When a person who is not fluent in English finds themselves in need of legal court services, the hiring of a certified and properly qualified court interpreter is crucial. The following is a brief overview over the importance and responsibilities of court interpreters.
What does a court interpreter do?
A court interpreter may work with witnesses, defendants, legal persons or families. They work within the court system to provide language interpretation for people who are not fluent in English.
The interpreter can be either permanently employed by the court or a freelance interpreter who is hired per job. When hiring a court interpreter it is important to always make sure that they have the appropriate qualifications to interpret in legal cases.
The job of a court interpreter is not limited to the court room – court interpreters may as well work in meetings or other appointments regarding ongoing legal proceedings. Tasks may also include sight translation, which means silently reading a document (e.g. a court document) and relaying the information in the target language.
Qualifications of court interpreters
Court interpretation is done orally and can be done either consecutively or simultaneously. Consecutive interpreting occurs, when the interpreter starts interpreting after one party is done speaking.
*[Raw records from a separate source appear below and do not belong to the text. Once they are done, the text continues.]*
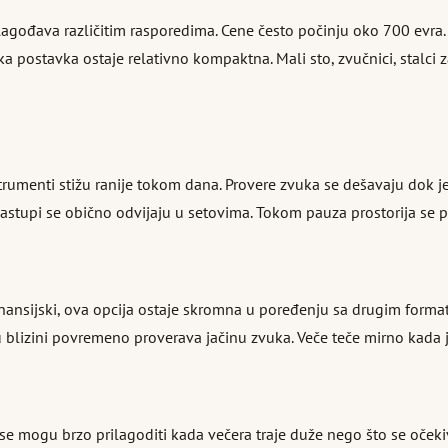
lagođava različitim rasporedima. Cene često počinju oko 700 evra.
ička postavka ostaje relativno kompaktna. Mali sto, zvučnici, stalc
strumenti stižu ranije tokom dana. Provere zvuka se dešavaju dok 
 Nastupi se obično odvijaju u setovima. Tokom pauza prostorija se 
ansijski, ova opcija ostaje skromna u poređenju sa drugim formatim
 blizini povremeno proverava jačinu zvuka. Veče teče mirno kada je
 se mogu brzo prilagoditi kada večera traje duže nego što se očeki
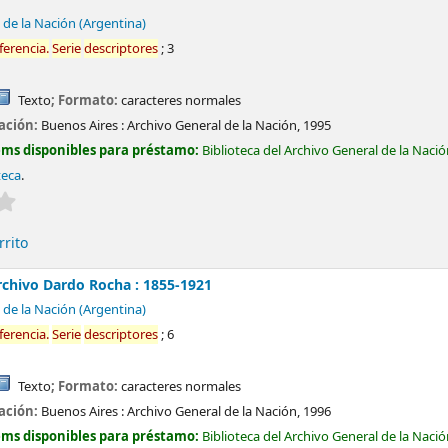
 de la Nación (Argentina)
ferencia.
Serie
descriptores
; 3
Texto
; Formato:
caracteres normales
cación:
Buenos Aires :
Archivo General de la Nación,
1995
ems disponibles para préstamo:
Biblioteca del Archivo General de la Naci
teca
.
Valoración media: 0.0 de 5 estrellas
rrito
rchivo Dardo Rocha : 1855-1921
 de la Nación (Argentina)
ferencia.
Serie
descriptores
; 6
Texto
; Formato:
caracteres normales
cación:
Buenos Aires :
Archivo General de la Nación,
1996
ems disponibles para préstamo:
Biblioteca del Archivo General de la Naci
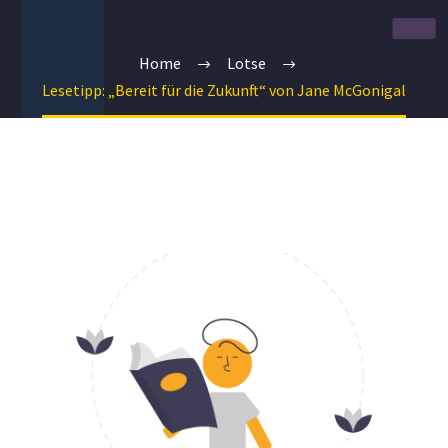
Home
Lotse
Lesetipp: „Bereit für die Zukunft“ von Jane McGonigal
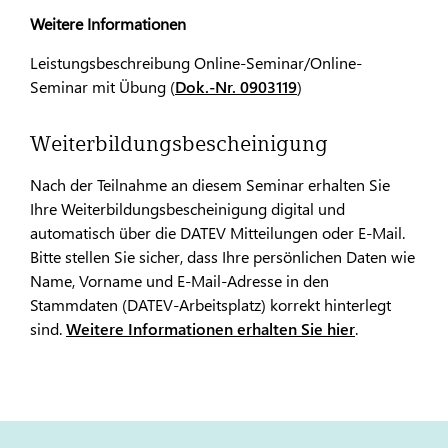
Weitere Informationen
Leistungsbeschreibung Online-Seminar/Online-
Seminar mit Übung (
Dok.-Nr. 0903119
)
Weiterbildungsbescheinigung
Nach der Teilnahme an diesem Seminar erhalten Sie
Ihre Weiterbildungsbescheinigung digital und
automatisch über die DATEV Mitteilungen oder E-Mail.
Bitte stellen Sie sicher, dass Ihre persönlichen Daten wie
Name, Vorname und E-Mail-Adresse in den
Stammdaten (DATEV-Arbeitsplatz) korrekt hinterlegt
sind.
Weitere Informationen erhalten Sie hier
.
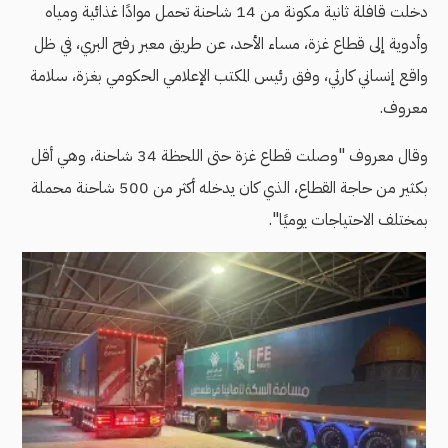
دخلت قافلة ثانية مكونة من 14 شاحنة تحمل موادًا غذائية ومياه
وأدوية إلى قطاع غزة، مساء الأحد، عن طريق معبر رفح البري، في ظل
واقع إنساني كارثي، وفق رئيس المكتب الإعلامي الحكومي بغزة، سلامة
معروف.
وقال معروف "وصلت قطاع غزة حتى اللحظة 34 شاحنة، وهي أقل
بكثير من حاجة القطاع، الذي كان يدخله أكثر من 500 شاحنة محملة
بمختلف الاحتياجات يوميًا".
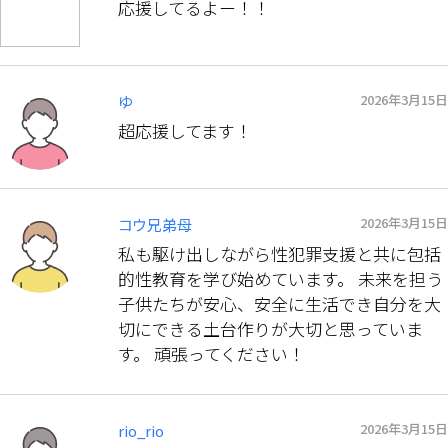
応援してるよー！！
2026年3月15日
ゆ
超応援してます！
2026年3月15日
コウ兄弟母
私も駆け出しながら性犯罪支援と共に包括
的性教育を学び始めています。 未来を担う
子供たちが安心、安全に生活でき自分を大
切にできる土台作りが大切と思っていま
す。 頑張ってください！
2026年3月15日
rio_rio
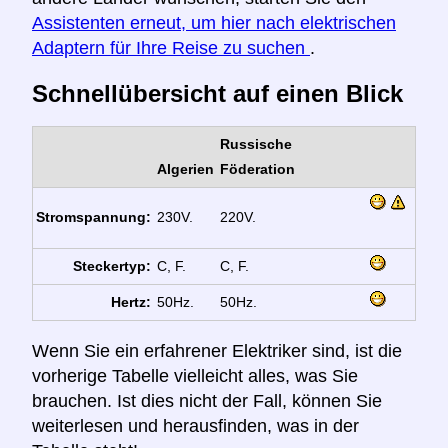
Assistenten erneut, um hier nach elektrischen
Adaptern für Ihre Reise zu suchen
.
Schnellübersicht auf einen Blick
Russische
Algerien
Föderation
Stromspannung:
230V.
220V.
Steckertyp:
C, F.
C, F.
Hertz:
50Hz.
50Hz.
Wenn Sie ein erfahrener Elektriker sind, ist die
vorherige Tabelle vielleicht alles, was Sie
brauchen. Ist dies nicht der Fall, können Sie
weiterlesen und herausfinden, was in der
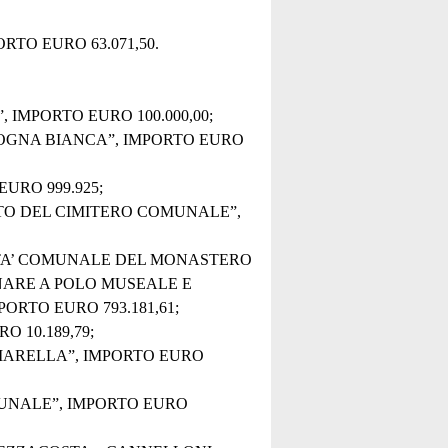
RTO EURO 63.071,50.
IMPORTO EURO 100.000,00;
GNA BIANCA”, IMPORTO EURO
URO 999.925;
TO DEL CIMITERO COMUNALE”,
ETA’ COMUNALE DEL MONASTERO
INARE A POLO MUSEALE E
ORTO EURO 793.181,61;
 10.189,79;
IARELLA”, IMPORTO EURO
UNALE”, IMPORTO EURO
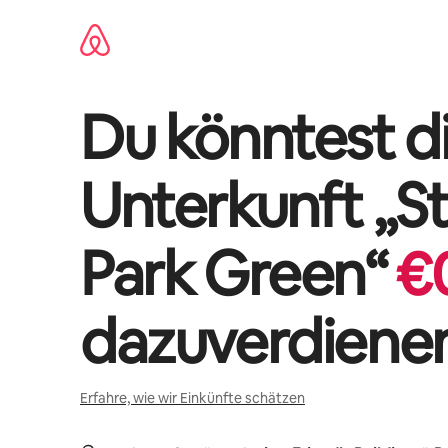
Zu
Inhalten
springen
Du könntest di
Unterkunft „
St
Park Green
“
€
dazuverdiene
Erfahre, wie wir Einkünfte schätzen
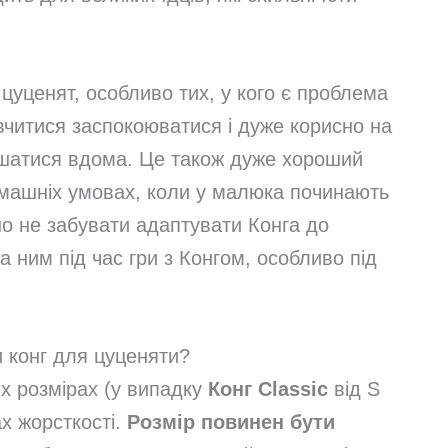
 цуценят, особливо тих, у кого є проблема
вчитися заспокоюватися і дуже корисно на
ишатися вдома. Це також дуже хороший
омашніх умовах, коли у малюка починають
но не забувати адаптувати Конга до
за ним під час гри з Конгом, особливо під
 конг для цуценяти?
их розмірах (у випадку
Конг Classic
від S
ах жорсткості.
Розмір повинен бути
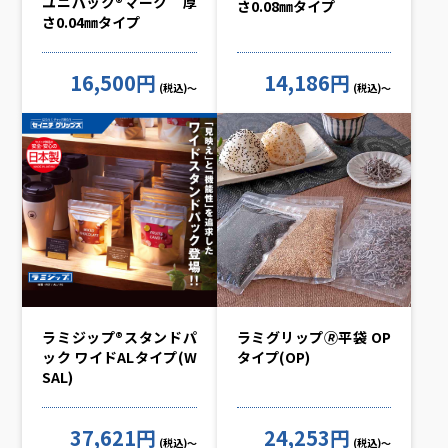
ユニパック®マーク 厚
さ0.08㎜タイプ
さ0.04㎜タイプ
16,500円
14,186円
(税込)～
(税込)～
ラミジップ®スタンドパ
ラミグリップ🄬平袋 OP
ック ワイドALタイプ(W
タイプ(OP)
SAL)
37,621円
24,253円
(税込)～
(税込)～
This requires the interpreter to take notes to ensure that no information is lost. In simultaneous interpreting the interpreter starts interpreting while the party is still making their point. Simultaneous interpreting is rather rare for a court setting, but can nevertheless occur in some situations.
A court interpreter must be fluent in both languages and is usually qualified in more than two languages. They must be able to translate not only the words spoken, but also connotations, the tonality of the speaker(s) and possibly ambiguous meanings. This requires the interpreter to have a deep understanding of both the culture of the source and target language. Court interpreters must also have an extensive vocabulary and a deep knowledge of the court and justice system they are serving. It is also necessary that they have an extensive knowledge of the vocabulary related to the justice and court system. This makes court interpreters highly specialized experts in their field.
Court interpreters usually hold a DPSI (Diploma in Public Service Interpreting) or a similar certification in order to work in a court environment.
Responsibilities of court interpreters
Court interpreters must not add/delete anything from what has been said to ensure a complete and truthful relay of information. It is important to be aware that incomplete interpretation could have serious consequences for the parties involved in the case. The interpreter also isn’t allowed to give advice or make any suggestions. Their job is to merely interpret the full information and connotation of what has been said.
Interpreter must remain detached from the content of the conversations to be able to keep the original tone and context. It is extremely important for the interpreter to remain unbiased. This is why contact with any parties involved in the case should be strictly kept professional. Private conversations must also be kept to a minimum to avoid the risk of bias.
With court cases being a matter of high confidentiality, it is a key factor that court interpreters are appropriately trained in the correct way to approach and handle various different court interpreting assignments.